You are being mugged off. Big time.

maclen · 16/01/2024 18:32

Block him and move on !!!

Moonshine5 · 16/01/2024 18:40

Mabelface · 16/01/2024 16:52

Your pick your dignity and self esteem off the floor and get pissed off with him that he thinks he can just pick you up and drop you when he's feels like it, then expects you to come running when he asks to come back. What a cheeky fucker he is. Tell him to fuck off then block.

@Mabelface this 100%

Forthwith · 16/01/2024 18:44

He sounds like a selfish time waster. Block him and don’t gave any more contact. He made his choice.

Mainats · 16/01/2024 18:44

Menomeno · 16/01/2024 16:51

He sounds like a raging narcissist. He’ll keep reeling you in, then throwing you back. It’ll get harder each time to make the break. Do it now. I promise you he’ll only get worse. You deserve better.

This. OP, try to see that you have dodged a bullet. This man is disgusting, and he has treated you abominably. I recommend you block him everywhere and get counselling to help you over what he has done.

stripedcurtainsintheparlour · 16/01/2024 18:47

Perhaps put the shoe on the other foot.

Imagine the scenario where you meet someone, realise they're pretty special and think you might be falling in love to the point you want to go off travelling and explore the world together and after that...well who knows?

******

** TASK **
Reproduce the forum thread word for word, starting at "Mainats · 16/01/2024" and ending at "the other foot.".

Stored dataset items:

******

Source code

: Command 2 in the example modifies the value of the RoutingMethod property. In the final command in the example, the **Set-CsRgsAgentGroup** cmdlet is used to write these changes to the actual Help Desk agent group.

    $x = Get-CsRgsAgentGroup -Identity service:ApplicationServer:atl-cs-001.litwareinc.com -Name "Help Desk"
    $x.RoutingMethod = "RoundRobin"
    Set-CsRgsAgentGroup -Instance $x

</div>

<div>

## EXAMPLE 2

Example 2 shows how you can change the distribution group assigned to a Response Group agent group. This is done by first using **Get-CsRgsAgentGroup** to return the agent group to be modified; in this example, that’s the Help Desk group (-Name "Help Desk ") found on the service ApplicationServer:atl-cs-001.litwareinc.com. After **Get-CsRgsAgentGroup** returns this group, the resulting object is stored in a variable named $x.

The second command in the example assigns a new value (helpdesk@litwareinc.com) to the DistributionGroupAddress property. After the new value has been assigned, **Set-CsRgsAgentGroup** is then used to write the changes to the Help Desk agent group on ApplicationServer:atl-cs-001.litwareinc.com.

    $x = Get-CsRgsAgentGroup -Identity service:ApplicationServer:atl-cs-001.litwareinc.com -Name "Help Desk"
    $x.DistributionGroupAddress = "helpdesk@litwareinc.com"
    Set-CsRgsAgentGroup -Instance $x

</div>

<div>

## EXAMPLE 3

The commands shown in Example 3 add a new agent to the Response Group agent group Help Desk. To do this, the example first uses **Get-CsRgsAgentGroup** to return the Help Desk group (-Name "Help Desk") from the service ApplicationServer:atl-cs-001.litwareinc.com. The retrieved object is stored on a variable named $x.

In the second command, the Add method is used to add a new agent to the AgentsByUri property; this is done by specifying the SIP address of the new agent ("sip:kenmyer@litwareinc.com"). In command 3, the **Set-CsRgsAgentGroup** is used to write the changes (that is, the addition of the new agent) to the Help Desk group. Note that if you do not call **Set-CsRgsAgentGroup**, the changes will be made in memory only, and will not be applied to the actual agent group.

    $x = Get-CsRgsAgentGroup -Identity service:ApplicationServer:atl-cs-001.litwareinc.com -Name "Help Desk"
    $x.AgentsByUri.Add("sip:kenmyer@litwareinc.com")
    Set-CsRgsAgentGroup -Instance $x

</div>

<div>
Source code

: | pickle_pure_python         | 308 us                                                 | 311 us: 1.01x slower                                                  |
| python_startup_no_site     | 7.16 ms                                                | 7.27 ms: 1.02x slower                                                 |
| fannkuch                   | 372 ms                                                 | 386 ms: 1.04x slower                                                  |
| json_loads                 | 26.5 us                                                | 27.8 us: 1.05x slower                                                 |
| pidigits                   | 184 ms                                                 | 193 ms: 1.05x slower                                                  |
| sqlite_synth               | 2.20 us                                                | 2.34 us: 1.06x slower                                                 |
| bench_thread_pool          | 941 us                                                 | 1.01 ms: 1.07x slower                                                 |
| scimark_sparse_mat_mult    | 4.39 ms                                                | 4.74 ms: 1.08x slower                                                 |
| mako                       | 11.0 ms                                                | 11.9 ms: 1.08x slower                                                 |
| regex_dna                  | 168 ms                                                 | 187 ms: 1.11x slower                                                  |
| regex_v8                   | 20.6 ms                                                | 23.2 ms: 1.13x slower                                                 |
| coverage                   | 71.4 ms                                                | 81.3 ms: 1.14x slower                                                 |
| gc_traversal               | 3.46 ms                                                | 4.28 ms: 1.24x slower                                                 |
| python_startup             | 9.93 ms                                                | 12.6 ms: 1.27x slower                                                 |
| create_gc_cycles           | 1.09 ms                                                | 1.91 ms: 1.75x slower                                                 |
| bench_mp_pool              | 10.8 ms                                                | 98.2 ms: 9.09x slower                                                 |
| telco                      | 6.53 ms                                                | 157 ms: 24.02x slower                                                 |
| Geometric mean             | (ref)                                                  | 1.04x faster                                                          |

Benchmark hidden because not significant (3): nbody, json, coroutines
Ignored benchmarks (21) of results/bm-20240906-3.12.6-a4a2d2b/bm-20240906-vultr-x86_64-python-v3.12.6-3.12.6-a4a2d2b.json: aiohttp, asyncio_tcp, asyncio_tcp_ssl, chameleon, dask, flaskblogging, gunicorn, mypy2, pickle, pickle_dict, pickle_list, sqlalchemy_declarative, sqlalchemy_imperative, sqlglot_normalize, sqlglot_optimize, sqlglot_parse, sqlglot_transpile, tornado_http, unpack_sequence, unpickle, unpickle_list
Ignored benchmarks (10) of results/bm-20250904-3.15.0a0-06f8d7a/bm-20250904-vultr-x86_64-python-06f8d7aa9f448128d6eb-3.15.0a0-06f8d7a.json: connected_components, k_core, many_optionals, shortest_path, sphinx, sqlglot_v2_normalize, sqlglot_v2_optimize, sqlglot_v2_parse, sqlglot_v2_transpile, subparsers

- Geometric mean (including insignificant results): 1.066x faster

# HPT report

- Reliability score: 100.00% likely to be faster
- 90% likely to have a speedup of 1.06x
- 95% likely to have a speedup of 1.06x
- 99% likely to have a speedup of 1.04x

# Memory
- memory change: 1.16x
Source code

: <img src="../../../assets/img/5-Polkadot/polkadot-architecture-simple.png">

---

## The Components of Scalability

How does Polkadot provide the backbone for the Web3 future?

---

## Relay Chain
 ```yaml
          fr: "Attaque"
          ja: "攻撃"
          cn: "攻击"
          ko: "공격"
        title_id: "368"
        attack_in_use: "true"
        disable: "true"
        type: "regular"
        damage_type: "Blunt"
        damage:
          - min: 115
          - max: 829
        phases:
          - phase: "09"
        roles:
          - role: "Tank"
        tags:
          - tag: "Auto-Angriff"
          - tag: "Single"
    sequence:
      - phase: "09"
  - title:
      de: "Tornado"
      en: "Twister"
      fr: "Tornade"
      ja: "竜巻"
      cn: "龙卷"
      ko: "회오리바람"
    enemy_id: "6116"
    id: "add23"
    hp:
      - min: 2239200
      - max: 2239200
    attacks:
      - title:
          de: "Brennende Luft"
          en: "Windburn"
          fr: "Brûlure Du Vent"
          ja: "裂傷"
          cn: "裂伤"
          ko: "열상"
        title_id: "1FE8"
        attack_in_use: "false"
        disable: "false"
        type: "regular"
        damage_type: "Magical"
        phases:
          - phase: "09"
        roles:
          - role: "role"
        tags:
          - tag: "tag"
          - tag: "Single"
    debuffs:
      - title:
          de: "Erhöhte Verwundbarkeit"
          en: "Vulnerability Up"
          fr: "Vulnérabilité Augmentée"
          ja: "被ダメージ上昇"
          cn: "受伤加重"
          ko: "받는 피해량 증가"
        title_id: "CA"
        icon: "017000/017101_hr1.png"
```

******

** OUTPUT OF THE EXERCISE **
Mainats · 16/01/2024 18:44

Menomeno · 16/01/2024 16:51

He sounds like a raging narcissist. He’ll keep reeling you in, then throwing you back. It’ll get harder each time to make the break. Do it now. I promise you he’ll only get worse. You deserve better.

This. OP, try to see that you have dodged a bullet. This man is disgusting, and he has treated you abominably. I recommend you block him everywhere and get counselling to help you over what he has done.

stripedcurtainsintheparlour · 16/01/2024 18:47

Perhaps put the shoe on the other foot.